[Transcribed page contents]
......
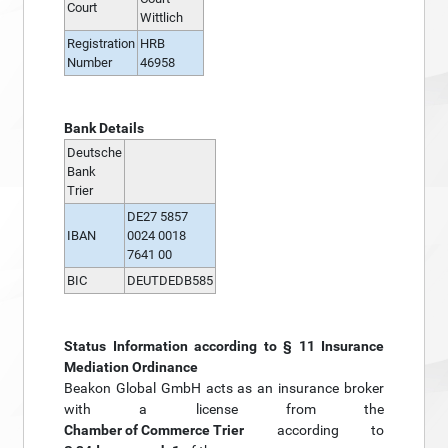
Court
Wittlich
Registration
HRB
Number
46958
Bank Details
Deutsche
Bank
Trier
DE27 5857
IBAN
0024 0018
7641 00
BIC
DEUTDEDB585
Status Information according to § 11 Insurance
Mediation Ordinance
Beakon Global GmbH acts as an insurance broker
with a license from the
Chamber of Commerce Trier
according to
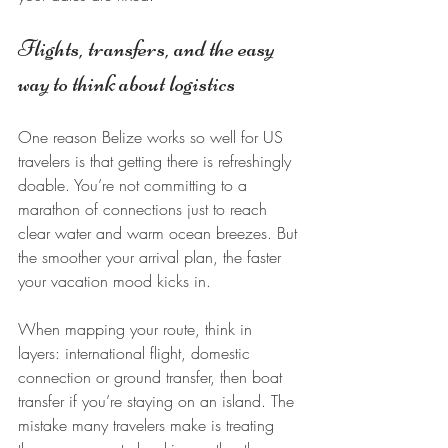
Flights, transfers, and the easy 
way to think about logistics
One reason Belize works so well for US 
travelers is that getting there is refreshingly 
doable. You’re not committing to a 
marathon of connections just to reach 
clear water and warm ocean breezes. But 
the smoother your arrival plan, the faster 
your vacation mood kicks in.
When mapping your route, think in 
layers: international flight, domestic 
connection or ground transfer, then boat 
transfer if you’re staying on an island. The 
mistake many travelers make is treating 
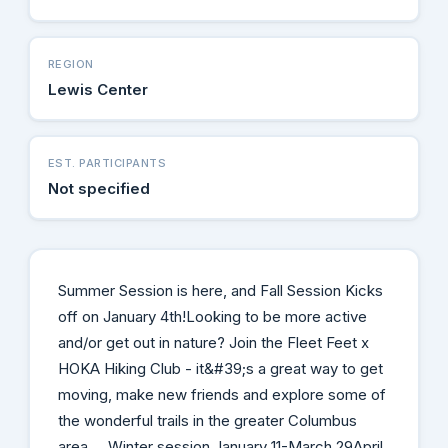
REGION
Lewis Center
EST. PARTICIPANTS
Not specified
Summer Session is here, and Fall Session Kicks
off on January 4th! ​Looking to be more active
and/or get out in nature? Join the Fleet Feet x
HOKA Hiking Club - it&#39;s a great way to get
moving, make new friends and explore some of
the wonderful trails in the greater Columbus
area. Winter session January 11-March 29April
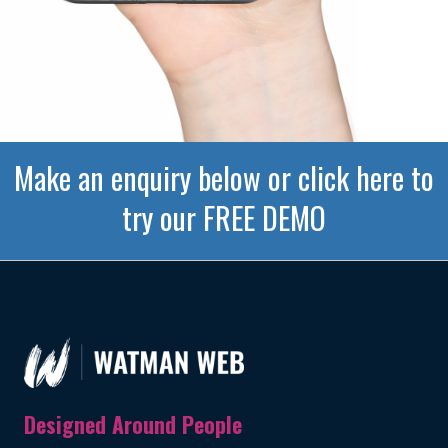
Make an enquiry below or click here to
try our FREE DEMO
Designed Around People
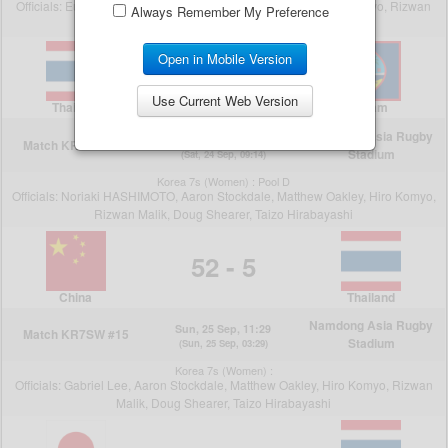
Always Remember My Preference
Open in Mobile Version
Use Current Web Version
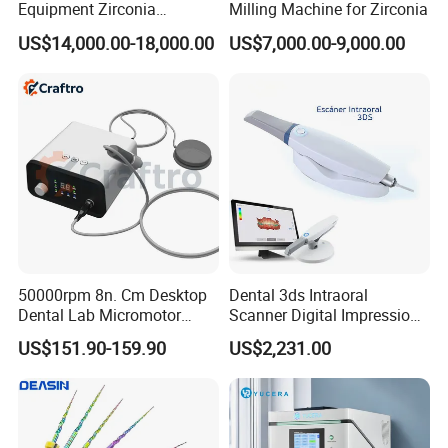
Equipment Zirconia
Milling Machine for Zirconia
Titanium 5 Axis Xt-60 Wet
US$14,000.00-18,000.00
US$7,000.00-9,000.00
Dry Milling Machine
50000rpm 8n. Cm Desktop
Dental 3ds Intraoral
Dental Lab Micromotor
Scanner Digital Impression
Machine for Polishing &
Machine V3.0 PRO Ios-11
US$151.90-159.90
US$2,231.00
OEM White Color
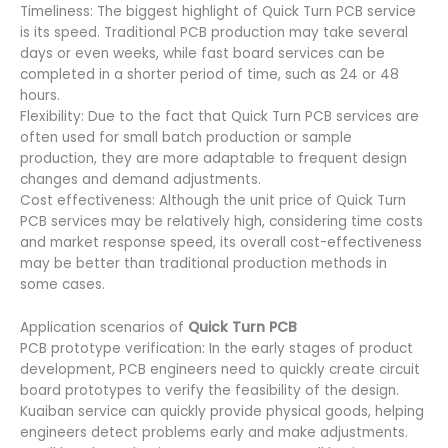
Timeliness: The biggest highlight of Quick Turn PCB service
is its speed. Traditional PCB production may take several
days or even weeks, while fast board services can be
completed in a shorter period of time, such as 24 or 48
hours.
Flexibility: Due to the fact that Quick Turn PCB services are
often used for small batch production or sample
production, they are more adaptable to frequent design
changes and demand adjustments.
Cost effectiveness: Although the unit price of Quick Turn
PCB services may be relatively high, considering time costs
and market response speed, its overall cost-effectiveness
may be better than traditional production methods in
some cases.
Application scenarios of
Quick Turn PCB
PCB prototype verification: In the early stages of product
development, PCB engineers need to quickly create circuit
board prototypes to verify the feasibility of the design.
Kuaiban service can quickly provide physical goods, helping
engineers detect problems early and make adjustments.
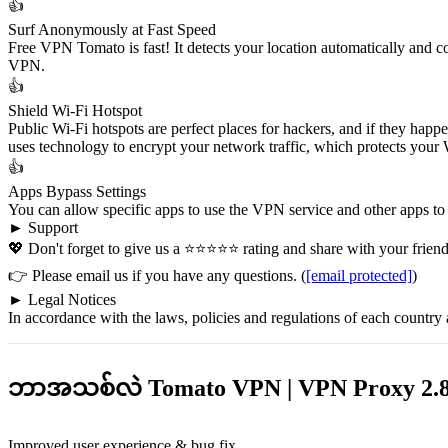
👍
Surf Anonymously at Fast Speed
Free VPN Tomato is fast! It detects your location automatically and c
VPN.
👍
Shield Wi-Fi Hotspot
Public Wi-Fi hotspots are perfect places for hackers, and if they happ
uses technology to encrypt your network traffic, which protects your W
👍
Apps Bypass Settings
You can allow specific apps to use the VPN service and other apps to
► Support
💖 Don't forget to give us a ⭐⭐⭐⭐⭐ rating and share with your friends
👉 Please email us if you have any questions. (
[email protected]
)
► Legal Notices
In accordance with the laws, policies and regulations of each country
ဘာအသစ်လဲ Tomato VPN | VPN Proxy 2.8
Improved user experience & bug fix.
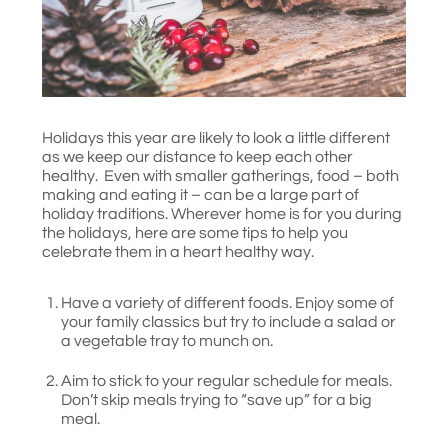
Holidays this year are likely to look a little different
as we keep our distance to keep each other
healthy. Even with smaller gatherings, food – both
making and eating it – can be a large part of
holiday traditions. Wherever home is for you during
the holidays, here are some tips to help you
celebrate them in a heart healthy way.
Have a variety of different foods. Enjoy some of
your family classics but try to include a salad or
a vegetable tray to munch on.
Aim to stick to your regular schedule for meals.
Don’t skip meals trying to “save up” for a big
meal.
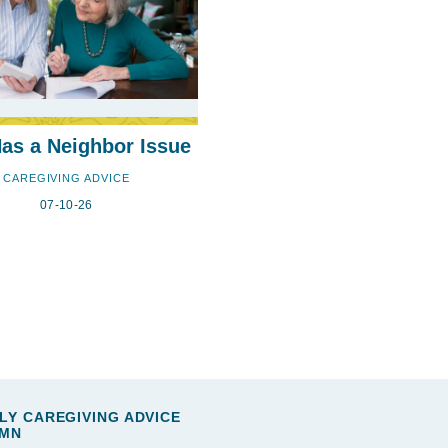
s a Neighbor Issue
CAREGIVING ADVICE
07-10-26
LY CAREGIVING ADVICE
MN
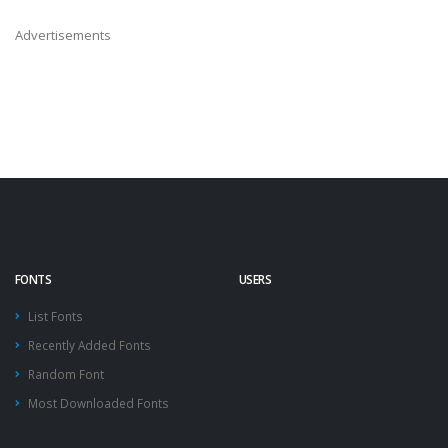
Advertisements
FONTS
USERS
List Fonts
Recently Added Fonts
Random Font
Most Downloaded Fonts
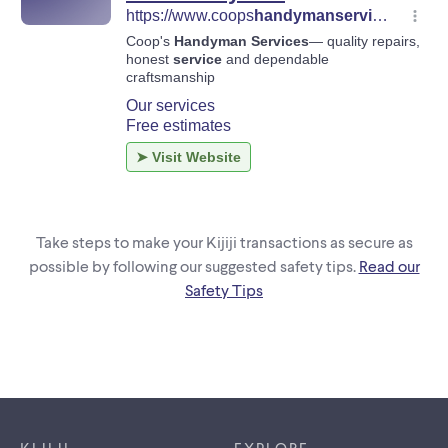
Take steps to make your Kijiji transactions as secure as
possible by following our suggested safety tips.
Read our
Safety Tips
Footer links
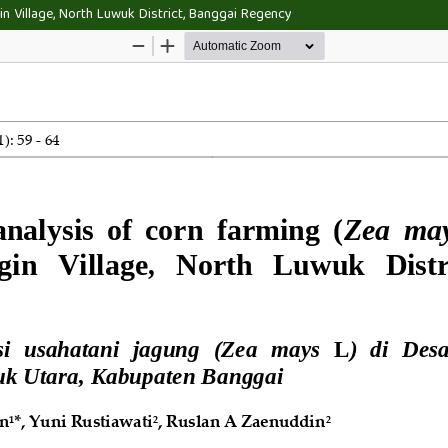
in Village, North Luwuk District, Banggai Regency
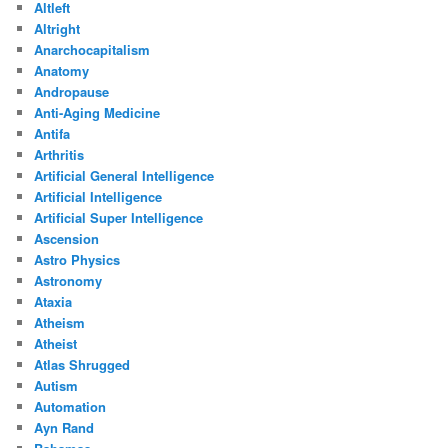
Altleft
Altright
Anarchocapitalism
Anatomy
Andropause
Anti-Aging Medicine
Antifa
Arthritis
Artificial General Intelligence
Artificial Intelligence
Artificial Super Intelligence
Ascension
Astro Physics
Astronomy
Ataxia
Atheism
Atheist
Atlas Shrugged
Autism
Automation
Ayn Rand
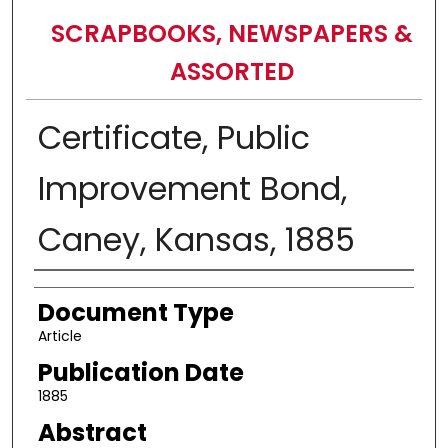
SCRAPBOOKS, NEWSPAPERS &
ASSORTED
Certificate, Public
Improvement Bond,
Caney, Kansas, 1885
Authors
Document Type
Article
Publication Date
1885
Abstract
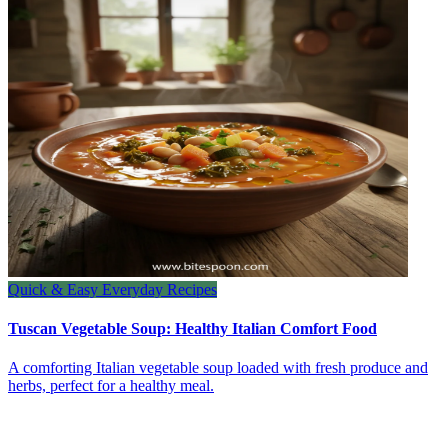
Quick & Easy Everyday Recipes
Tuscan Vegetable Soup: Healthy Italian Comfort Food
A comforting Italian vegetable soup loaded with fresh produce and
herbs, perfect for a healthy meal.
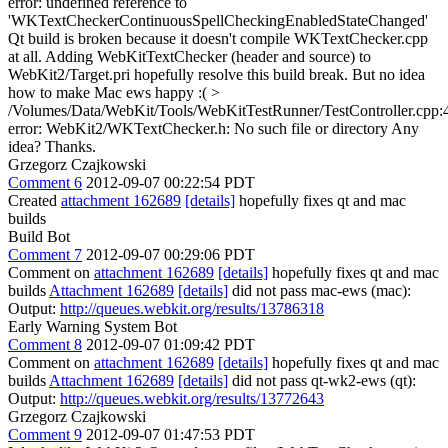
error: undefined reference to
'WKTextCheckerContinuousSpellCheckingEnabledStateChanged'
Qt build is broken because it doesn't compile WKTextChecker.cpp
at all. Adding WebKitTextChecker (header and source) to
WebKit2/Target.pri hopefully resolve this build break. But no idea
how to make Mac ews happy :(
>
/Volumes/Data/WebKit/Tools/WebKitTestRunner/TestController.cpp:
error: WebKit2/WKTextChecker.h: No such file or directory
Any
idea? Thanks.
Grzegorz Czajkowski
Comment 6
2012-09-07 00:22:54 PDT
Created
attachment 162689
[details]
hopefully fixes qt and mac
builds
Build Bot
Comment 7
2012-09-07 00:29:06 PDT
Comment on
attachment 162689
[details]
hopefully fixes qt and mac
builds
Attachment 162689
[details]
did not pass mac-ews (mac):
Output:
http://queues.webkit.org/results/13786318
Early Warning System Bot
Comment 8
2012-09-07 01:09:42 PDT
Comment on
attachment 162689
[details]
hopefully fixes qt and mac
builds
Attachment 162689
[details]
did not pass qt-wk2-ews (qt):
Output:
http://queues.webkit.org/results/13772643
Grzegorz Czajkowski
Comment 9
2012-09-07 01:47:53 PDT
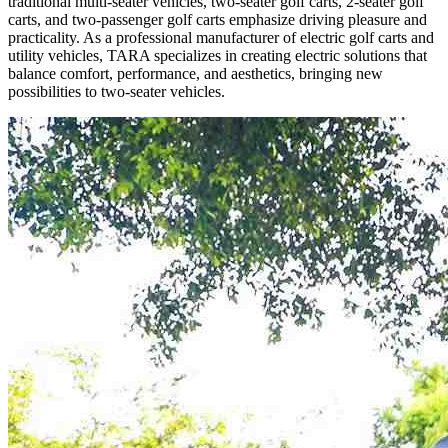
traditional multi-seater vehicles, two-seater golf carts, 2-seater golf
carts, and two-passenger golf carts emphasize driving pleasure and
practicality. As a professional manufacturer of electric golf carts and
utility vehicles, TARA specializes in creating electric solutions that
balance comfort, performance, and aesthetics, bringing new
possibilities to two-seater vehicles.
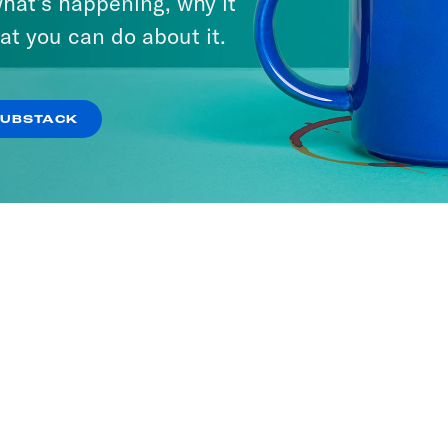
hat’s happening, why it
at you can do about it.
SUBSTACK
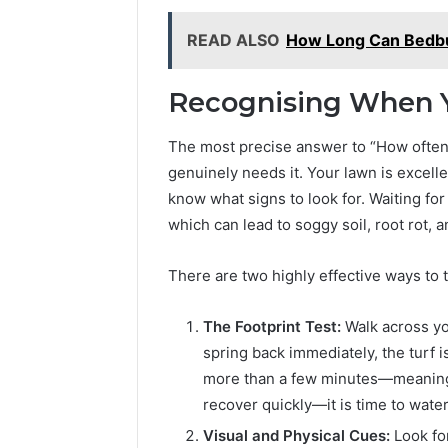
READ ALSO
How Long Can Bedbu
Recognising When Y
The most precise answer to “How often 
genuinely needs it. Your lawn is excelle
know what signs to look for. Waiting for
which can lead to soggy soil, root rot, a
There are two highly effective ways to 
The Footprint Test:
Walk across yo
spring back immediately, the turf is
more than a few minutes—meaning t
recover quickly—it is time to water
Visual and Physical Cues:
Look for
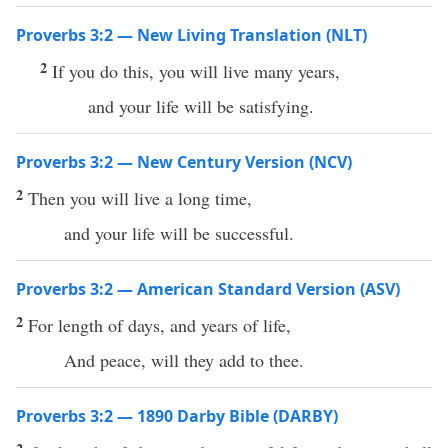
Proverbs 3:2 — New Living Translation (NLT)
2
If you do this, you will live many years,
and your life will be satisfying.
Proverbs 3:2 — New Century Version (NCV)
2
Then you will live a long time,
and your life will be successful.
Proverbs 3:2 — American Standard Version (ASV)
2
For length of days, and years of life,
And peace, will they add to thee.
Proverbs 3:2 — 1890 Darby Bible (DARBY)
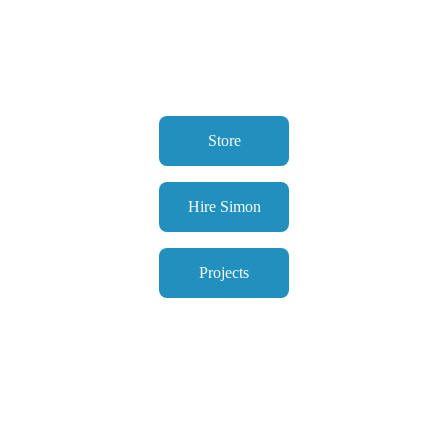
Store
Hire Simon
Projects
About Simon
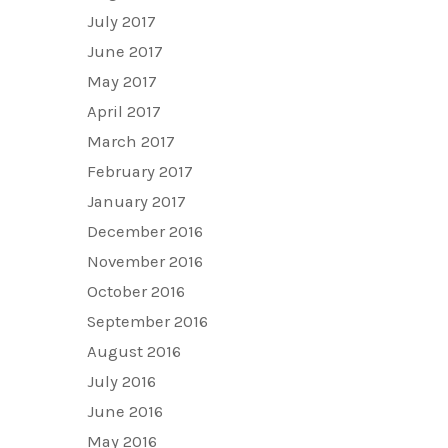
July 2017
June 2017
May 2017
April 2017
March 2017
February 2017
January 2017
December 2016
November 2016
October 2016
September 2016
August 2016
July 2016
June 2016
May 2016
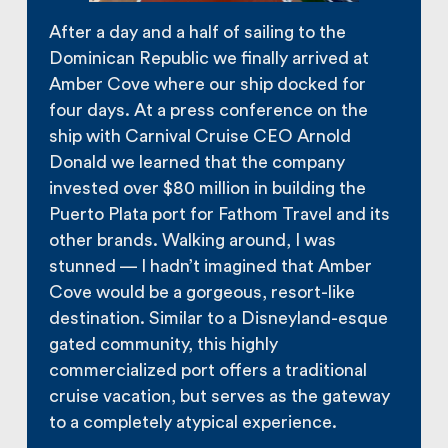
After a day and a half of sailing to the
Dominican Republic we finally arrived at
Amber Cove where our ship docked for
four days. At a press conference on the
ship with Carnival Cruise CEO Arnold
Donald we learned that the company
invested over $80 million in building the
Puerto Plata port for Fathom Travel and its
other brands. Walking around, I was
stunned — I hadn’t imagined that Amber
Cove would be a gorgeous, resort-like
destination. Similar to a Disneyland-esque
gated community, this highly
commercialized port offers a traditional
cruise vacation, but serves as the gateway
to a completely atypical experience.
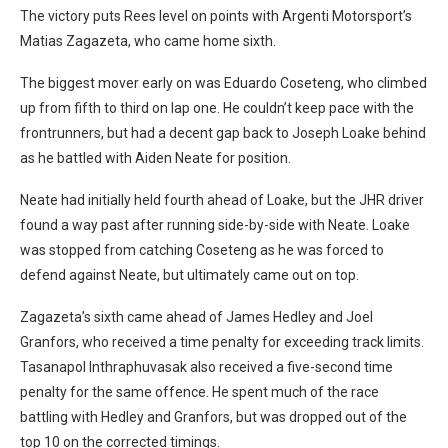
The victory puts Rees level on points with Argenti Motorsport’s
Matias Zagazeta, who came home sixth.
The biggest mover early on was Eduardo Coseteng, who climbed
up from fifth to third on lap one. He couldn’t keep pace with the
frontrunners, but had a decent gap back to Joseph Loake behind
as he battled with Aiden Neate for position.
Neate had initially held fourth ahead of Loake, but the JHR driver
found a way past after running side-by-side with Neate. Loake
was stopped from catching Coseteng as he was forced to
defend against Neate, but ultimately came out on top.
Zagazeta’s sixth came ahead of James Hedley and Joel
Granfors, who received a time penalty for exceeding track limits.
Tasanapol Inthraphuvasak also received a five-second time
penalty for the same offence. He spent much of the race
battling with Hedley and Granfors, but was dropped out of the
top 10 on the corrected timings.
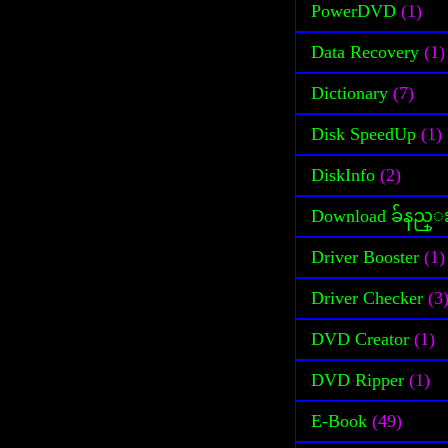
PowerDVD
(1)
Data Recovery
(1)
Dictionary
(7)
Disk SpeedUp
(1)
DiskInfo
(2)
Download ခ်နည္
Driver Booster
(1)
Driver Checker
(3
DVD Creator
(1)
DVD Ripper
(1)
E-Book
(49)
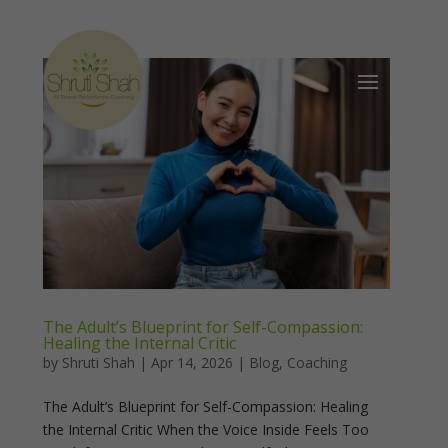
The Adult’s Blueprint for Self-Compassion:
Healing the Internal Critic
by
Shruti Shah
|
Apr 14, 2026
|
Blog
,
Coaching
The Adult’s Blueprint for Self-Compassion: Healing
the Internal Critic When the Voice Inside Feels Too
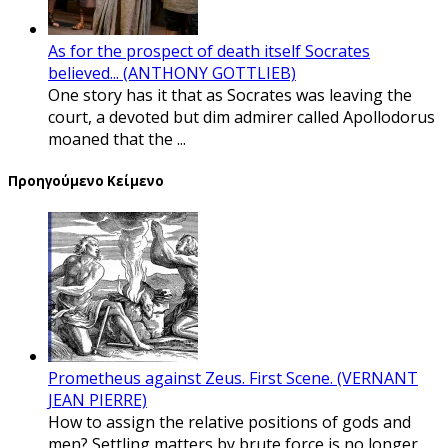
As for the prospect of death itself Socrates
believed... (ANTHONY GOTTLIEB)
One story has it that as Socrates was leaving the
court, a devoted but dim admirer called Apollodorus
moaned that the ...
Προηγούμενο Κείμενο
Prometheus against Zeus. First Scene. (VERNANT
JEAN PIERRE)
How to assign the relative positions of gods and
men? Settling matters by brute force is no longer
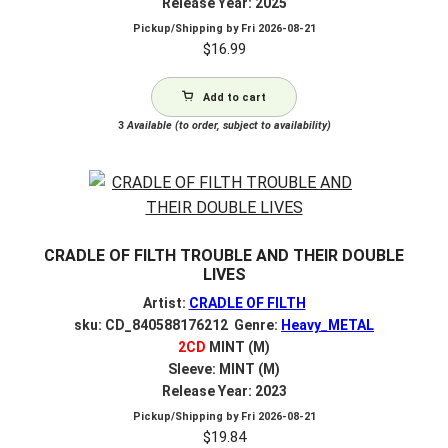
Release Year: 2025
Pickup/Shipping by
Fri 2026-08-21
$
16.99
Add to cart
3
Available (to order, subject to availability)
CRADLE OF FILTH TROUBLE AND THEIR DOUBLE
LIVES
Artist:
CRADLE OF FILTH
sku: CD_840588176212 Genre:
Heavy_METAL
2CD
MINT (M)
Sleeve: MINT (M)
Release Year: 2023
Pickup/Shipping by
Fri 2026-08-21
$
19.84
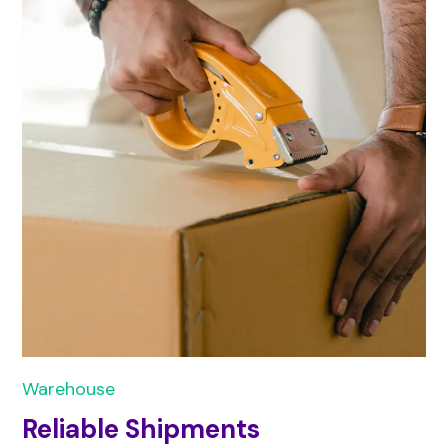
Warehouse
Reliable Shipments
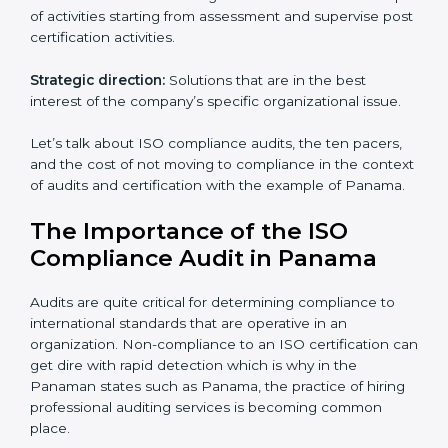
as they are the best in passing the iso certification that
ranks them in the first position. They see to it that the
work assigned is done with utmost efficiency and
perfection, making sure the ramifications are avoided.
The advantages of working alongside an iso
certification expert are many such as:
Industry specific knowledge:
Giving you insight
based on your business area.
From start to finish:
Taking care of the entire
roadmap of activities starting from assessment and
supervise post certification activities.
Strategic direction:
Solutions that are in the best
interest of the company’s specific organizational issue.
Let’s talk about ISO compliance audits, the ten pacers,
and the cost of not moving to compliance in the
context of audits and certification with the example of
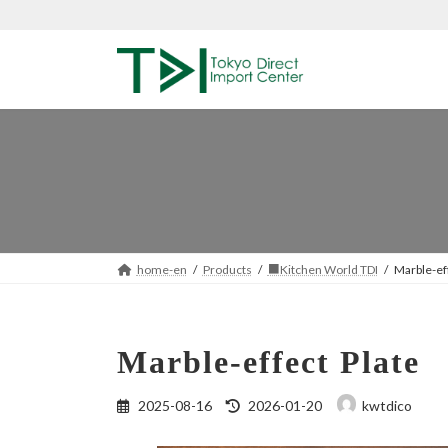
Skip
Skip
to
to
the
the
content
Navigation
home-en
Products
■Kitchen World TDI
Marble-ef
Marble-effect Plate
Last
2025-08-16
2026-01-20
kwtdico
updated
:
......
About this task ::
Only the lines from the start of the records above through the line containing "One reason Belize works so well for US" should be returned, exactly and with both ends, please; the pictures stay out.

Solution ::
Court
Wittlich
Registration
HRB
Number
46958
Bank Details
Deutsche
Bank
Trier
DE27 5857
IBAN
0024 0018
7641 00
BIC
DEUTDEDB585
Status Information according to § 11 Insurance
Mediation Ordinance
Beakon Global GmbH acts as an insurance broker
with a license from the
Chamber of Commerce Trier
according to
Flights, transfers, and the easy 
way to think about logistics
One reason Belize works so well for US 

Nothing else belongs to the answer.